The lines to be set down run from the line containing "276 418 5.10" through the final line of the data below; print them exactly and print nothing else.
+++ Supplied information +++
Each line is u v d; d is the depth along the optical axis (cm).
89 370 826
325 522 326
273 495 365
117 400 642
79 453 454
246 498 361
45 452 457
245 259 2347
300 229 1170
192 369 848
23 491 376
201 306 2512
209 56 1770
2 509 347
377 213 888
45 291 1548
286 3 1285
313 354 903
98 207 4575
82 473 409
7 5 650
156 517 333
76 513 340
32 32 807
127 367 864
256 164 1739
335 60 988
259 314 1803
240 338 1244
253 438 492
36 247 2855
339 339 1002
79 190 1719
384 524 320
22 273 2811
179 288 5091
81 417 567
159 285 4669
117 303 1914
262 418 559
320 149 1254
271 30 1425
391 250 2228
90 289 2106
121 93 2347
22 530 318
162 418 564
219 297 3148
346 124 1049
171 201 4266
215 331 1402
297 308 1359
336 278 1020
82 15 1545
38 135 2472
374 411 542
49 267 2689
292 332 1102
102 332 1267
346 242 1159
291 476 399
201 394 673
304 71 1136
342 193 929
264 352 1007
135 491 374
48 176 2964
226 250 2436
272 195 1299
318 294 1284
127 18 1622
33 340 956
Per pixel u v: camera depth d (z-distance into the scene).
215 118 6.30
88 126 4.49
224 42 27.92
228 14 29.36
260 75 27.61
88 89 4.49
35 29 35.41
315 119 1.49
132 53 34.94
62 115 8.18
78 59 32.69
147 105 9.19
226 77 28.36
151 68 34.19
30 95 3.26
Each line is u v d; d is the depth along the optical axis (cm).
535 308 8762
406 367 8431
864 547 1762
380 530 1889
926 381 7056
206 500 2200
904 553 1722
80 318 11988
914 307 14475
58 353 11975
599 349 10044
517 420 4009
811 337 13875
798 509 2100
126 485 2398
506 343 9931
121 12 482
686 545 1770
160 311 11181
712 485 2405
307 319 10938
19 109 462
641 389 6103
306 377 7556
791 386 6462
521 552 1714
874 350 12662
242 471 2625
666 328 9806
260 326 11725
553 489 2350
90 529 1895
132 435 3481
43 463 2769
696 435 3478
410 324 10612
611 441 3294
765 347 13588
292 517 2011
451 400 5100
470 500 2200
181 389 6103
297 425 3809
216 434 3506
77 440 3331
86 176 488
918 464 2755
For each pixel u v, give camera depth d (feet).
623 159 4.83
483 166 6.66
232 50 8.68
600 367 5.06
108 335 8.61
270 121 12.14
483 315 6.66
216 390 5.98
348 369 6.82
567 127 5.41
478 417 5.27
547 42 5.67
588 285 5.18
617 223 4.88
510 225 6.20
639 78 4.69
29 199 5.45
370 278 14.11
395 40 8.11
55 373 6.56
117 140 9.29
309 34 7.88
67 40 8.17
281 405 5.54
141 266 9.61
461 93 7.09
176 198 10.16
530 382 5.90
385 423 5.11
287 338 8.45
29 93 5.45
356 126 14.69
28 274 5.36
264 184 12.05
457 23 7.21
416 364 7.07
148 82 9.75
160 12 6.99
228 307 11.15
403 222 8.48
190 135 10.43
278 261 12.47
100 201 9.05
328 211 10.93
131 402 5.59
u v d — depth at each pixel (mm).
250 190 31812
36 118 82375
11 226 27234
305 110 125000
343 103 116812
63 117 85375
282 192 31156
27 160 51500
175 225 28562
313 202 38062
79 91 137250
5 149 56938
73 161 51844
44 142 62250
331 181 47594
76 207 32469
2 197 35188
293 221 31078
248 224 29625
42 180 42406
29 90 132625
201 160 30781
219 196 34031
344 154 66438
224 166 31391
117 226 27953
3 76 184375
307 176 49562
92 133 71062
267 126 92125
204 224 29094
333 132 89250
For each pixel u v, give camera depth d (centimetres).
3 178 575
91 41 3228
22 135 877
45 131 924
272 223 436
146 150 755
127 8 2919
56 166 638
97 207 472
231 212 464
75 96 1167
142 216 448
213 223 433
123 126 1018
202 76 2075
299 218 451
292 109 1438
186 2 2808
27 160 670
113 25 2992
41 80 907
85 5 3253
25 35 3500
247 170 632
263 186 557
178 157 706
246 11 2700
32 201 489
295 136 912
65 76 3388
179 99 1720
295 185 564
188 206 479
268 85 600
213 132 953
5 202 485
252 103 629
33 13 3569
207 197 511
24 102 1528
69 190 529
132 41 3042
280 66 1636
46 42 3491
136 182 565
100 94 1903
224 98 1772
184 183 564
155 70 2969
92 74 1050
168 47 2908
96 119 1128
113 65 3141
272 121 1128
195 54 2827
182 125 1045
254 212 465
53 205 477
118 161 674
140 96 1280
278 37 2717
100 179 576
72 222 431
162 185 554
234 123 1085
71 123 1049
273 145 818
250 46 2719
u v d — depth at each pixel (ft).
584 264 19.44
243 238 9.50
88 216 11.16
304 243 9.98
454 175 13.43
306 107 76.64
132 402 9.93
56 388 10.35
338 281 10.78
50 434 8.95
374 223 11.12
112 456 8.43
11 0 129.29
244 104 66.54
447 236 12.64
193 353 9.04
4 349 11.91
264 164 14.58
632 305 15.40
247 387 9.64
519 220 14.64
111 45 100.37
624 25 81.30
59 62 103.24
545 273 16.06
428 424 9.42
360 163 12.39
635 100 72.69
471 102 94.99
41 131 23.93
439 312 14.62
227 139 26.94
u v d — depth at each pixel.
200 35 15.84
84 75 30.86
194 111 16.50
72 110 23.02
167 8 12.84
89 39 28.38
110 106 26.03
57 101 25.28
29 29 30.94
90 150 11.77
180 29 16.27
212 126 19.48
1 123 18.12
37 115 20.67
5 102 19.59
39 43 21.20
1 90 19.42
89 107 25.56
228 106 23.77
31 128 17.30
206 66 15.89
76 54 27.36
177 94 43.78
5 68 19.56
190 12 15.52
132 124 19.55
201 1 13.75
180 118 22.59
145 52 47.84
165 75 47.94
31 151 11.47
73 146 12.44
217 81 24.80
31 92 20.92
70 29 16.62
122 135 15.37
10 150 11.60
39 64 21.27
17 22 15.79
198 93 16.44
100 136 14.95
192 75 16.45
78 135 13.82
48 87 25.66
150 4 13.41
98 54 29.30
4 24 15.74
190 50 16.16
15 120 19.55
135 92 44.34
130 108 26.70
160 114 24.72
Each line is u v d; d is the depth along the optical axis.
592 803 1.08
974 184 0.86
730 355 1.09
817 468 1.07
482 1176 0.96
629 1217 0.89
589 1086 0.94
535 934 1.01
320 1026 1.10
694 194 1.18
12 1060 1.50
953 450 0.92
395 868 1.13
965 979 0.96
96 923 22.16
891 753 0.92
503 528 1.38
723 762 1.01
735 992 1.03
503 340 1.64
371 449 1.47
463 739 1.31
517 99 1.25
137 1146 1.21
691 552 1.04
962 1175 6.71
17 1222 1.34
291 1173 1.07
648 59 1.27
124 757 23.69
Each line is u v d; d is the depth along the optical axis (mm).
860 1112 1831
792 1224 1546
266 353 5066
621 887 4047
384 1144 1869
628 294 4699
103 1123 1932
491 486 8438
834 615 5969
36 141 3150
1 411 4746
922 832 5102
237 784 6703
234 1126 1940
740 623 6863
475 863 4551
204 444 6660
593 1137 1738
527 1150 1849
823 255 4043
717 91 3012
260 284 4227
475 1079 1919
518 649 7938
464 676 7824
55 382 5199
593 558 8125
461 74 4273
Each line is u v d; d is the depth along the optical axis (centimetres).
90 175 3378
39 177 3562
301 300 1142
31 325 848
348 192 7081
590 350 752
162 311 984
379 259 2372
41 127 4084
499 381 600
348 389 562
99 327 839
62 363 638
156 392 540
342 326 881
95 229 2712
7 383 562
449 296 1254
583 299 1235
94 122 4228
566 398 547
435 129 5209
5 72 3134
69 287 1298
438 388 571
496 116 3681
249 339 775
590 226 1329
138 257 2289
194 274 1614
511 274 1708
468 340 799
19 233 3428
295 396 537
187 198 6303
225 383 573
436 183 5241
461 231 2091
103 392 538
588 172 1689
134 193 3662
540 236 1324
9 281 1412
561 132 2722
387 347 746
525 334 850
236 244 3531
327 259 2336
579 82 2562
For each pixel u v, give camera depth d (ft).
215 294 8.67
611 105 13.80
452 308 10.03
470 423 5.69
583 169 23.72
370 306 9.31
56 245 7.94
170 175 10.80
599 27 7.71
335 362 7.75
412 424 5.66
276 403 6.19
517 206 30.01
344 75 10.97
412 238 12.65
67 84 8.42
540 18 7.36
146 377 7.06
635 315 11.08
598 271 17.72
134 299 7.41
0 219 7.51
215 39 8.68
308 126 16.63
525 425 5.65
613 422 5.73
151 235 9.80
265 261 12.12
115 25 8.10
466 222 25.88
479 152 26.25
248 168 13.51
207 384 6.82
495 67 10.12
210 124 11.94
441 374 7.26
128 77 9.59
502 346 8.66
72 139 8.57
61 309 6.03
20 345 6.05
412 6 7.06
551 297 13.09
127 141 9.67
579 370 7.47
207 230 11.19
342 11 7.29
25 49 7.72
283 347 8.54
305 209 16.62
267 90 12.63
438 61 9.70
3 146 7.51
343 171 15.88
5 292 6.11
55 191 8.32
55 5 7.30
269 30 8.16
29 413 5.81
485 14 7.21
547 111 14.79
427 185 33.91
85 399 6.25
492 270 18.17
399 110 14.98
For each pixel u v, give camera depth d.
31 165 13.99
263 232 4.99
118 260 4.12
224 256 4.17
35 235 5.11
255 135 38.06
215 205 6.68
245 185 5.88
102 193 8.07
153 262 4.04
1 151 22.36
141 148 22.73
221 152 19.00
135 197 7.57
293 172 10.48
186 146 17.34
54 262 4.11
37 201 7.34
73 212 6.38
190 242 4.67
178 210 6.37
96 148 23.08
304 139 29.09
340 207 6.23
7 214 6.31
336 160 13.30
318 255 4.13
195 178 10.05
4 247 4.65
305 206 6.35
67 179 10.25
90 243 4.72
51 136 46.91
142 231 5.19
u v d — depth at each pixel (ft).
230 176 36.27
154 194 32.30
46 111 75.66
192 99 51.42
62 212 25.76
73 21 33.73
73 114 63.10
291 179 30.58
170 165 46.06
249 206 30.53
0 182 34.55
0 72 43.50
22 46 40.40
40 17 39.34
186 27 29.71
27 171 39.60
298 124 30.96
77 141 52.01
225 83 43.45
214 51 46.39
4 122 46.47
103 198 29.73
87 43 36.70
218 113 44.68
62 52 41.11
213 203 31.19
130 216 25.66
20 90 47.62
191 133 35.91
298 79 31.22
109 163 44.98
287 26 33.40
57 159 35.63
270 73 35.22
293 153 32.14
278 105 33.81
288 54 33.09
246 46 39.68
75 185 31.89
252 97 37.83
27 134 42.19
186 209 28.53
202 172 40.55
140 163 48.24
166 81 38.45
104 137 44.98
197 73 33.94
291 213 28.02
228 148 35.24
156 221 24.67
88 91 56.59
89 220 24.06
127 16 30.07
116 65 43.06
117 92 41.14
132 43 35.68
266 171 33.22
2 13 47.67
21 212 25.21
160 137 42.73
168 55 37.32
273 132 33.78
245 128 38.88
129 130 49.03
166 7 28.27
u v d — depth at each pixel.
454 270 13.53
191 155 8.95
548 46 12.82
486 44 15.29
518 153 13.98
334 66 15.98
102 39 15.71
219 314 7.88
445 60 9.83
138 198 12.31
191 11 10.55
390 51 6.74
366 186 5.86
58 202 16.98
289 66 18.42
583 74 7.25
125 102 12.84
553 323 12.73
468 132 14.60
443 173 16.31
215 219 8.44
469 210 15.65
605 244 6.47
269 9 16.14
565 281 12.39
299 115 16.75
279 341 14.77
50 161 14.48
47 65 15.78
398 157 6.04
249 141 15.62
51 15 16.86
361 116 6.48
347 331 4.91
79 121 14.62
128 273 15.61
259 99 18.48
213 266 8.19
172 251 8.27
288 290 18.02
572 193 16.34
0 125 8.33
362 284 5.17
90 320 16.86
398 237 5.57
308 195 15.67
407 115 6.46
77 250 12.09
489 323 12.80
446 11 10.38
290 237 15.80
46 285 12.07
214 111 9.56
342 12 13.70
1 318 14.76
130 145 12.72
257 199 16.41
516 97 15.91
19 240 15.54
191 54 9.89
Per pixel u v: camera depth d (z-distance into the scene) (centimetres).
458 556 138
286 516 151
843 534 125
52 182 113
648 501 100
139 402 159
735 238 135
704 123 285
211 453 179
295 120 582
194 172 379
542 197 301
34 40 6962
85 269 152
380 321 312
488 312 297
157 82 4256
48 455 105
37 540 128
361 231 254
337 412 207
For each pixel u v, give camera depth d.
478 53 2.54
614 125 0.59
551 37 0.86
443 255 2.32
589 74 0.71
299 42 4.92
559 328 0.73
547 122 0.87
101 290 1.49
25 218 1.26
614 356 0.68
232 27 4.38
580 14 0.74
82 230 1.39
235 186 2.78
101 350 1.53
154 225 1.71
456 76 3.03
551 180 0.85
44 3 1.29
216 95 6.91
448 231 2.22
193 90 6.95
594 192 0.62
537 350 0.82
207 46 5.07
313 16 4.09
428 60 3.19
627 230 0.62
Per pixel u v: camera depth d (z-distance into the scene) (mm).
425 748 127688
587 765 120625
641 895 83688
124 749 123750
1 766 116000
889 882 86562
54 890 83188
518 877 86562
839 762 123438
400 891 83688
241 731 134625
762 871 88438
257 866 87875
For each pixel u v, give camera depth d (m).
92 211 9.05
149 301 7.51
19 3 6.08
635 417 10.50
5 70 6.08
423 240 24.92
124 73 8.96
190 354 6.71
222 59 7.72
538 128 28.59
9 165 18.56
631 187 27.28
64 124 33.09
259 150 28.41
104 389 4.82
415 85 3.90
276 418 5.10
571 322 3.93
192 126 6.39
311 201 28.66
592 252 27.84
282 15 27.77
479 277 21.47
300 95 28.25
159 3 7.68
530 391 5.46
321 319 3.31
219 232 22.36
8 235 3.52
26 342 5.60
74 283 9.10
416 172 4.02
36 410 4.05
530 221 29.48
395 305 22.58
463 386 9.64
+++
» Answer box:
276 418 5.10
571 322 3.93
192 126 6.39
311 201 28.66
592 252 27.84
282 15 27.77
479 277 21.47
300 95 28.25
159 3 7.68
530 391 5.46
321 319 3.31
219 232 22.36
8 235 3.52
26 342 5.60
74 283 9.10
416 172 4.02
36 410 4.05
530 221 29.48
395 305 22.58
463 386 9.64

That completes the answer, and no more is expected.